Pour ceux qui ne connaissent pas le film, le titre de cet article est une référence à la scène finale du film.

Le cottage de la famille Houseman dans le film.

Pierre commémorative pour Patrick Swayze, à côté du kiosque. 

La vue sur le "lac", quasiment asséché. Les mêmes chaises que dans le film!

La "pension Kellerman", alias en vrai Mountain Lake Lodge.
Le lendemain, plein de sensations assuré à la découverte d'une fantastique région naturelle, réputée plus belle route des Etats-Unis: les Blue Ridge Mountains. Routes de crête pittoresques louées par John Denver, avec des vues incroyables sur les vallées et sommets lointains, le tout dans une atmosphère bleutée, due à l'isoprène dégagé par les arbres.

La Blue Ridge Parkway s'étend sur 755 km, depuis les Great Smoky Mountains et la Réserve indienne Cherokee en Caroline du Nord jusqu'au parc de Shenandoah, en Virginie. Nous avons emprunté la portion nord au départ de Roanoke jusque Harrissonburg, avant de poursuivre sur la Skyline Drive, route classée nationalement pour ses vues pittoresques.

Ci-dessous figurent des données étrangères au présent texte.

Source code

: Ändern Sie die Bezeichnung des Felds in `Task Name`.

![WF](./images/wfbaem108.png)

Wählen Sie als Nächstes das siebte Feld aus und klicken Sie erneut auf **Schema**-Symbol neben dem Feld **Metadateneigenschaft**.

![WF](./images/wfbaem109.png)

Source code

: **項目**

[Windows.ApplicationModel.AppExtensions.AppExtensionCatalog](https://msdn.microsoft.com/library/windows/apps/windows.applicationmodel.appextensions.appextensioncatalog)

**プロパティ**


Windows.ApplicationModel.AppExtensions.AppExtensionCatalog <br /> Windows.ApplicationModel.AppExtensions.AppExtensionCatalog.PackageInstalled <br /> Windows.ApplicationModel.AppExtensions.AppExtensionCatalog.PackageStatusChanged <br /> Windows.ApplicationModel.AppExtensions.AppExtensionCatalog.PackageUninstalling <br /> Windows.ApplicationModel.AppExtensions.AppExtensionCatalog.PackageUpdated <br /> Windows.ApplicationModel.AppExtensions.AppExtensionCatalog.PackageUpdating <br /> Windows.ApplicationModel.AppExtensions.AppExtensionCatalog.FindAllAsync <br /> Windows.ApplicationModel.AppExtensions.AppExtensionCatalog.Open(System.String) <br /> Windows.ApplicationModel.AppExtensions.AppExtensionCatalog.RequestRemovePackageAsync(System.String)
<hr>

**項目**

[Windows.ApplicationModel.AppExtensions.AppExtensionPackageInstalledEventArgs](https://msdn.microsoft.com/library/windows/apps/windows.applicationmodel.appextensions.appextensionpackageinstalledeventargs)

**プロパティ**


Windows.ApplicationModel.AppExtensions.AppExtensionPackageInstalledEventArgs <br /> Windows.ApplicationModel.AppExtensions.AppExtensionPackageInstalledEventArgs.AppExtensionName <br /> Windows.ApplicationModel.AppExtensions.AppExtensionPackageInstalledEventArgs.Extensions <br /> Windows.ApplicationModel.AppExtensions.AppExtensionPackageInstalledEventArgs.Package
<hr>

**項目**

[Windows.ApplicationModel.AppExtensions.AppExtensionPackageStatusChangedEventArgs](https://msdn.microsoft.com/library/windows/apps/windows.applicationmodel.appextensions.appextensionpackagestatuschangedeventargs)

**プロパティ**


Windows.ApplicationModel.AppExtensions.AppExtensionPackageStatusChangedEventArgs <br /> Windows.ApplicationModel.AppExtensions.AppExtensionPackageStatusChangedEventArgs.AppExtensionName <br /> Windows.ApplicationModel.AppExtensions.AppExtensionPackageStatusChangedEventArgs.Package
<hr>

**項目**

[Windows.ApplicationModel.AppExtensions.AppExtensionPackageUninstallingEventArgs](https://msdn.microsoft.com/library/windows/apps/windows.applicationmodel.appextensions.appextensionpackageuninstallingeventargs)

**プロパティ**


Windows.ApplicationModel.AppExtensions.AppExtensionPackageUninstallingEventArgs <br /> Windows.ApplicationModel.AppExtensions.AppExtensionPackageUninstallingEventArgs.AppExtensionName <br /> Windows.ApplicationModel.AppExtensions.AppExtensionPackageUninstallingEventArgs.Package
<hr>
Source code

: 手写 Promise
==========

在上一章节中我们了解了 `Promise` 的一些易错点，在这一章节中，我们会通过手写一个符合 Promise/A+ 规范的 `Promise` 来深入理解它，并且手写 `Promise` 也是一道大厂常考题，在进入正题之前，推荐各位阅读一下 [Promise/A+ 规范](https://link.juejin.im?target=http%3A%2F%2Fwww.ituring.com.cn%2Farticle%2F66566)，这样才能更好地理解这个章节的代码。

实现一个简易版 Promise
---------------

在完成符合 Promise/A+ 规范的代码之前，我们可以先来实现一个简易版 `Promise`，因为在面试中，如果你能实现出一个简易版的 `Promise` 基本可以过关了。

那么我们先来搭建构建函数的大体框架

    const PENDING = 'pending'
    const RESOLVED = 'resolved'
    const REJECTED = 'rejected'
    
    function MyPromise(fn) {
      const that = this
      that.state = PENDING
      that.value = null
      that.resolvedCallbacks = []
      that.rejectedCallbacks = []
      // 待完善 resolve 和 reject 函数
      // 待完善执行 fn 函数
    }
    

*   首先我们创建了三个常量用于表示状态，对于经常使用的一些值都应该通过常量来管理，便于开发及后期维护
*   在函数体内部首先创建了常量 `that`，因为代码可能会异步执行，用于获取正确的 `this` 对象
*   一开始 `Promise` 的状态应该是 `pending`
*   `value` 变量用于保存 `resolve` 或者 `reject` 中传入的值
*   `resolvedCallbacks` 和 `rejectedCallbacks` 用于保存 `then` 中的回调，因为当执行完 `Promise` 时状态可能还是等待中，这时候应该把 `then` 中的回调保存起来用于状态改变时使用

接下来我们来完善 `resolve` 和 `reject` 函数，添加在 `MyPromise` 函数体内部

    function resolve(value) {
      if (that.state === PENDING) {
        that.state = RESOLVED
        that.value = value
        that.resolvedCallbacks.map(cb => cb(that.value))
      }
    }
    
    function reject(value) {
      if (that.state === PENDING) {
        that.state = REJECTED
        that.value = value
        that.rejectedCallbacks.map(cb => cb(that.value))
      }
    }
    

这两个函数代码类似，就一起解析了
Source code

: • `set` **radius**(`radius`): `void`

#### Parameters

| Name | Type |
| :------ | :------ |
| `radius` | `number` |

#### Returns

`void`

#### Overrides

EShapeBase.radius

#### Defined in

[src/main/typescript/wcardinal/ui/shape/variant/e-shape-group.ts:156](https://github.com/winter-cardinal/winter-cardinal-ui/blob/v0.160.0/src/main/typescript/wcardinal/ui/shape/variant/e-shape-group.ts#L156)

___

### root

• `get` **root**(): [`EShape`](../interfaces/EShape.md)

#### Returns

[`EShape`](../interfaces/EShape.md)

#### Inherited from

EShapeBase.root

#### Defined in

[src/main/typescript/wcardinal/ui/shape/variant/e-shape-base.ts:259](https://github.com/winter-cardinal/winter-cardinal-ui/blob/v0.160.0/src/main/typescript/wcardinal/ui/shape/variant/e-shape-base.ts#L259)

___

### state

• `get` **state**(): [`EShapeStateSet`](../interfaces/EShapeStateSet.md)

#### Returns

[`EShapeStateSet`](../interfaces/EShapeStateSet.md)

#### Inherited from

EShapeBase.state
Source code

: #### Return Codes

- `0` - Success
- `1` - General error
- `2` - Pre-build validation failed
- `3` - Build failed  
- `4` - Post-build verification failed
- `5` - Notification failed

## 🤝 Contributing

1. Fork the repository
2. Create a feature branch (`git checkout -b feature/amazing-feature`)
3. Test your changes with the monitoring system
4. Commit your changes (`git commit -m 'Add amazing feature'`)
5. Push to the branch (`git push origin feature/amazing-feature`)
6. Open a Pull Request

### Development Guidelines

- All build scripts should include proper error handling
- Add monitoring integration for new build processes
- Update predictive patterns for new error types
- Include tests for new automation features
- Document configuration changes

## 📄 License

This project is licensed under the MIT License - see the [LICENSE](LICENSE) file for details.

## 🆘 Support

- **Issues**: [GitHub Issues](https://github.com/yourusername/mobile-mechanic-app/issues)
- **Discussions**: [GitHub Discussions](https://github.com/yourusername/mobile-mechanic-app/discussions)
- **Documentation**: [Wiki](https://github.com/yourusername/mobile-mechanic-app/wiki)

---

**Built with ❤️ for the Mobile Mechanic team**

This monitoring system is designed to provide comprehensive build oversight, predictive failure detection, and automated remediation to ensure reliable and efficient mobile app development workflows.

Difficile de retranscrire avec des mots ce de quoi les yeux se régalent pendant les sept heures de route quotidiennes. On pourra trouver qu'il n'y a rien d'exceptionnel par rapport aux Alpes, mais la différence est l'étendue de ces paysages, à perte de vue. Nous avons imaginé sans peine des Indiens sur leurs chevaux, tels que dans le films, en train de dominer les plaines du haut des crêtes escarpées. A défaut d'aller voir cela soi-même, voici quelques clichés qui donnent un aperçu bien pâle de la majesté de ces lieux:





J'ai même pu, de façon inattendue, rencontrer un specimen que je souhaitais voir mais sans grand espoir: un ours noir. Les ours sont très répandus aux Etats-Unis dans les forêts et les régions montagneuses. C'est une rencontreuse souvent dangereuse donc mieux vaut être dans sa voiture pour les voir, ce qui était notre cas puisque notre brave ami traversait la route au moment où nous amorcions un virage dans la forêt. Il n'était plus tout à fait ourson, mais il n'avait pas encore atteint sa taille adulte. Cette rencontre a achevé de donner un tour magique à ce voyage. Tous les ingrédients du dépaysement y étaient.

Une fois de plus, c'est avec beaucoup de délectation que je repense à ces moments savoureux, hors du temps, qui me rassérènent et me donnent des envies d'encore. Le monde est tellement vaste et les merveilles ne sont parfois pas loin de nos habitations. Je ne parle pas des 6000 km qui me séparent des Etats-Unis mais des splendeurs qui nous entourent et que nous oublions trop souvent.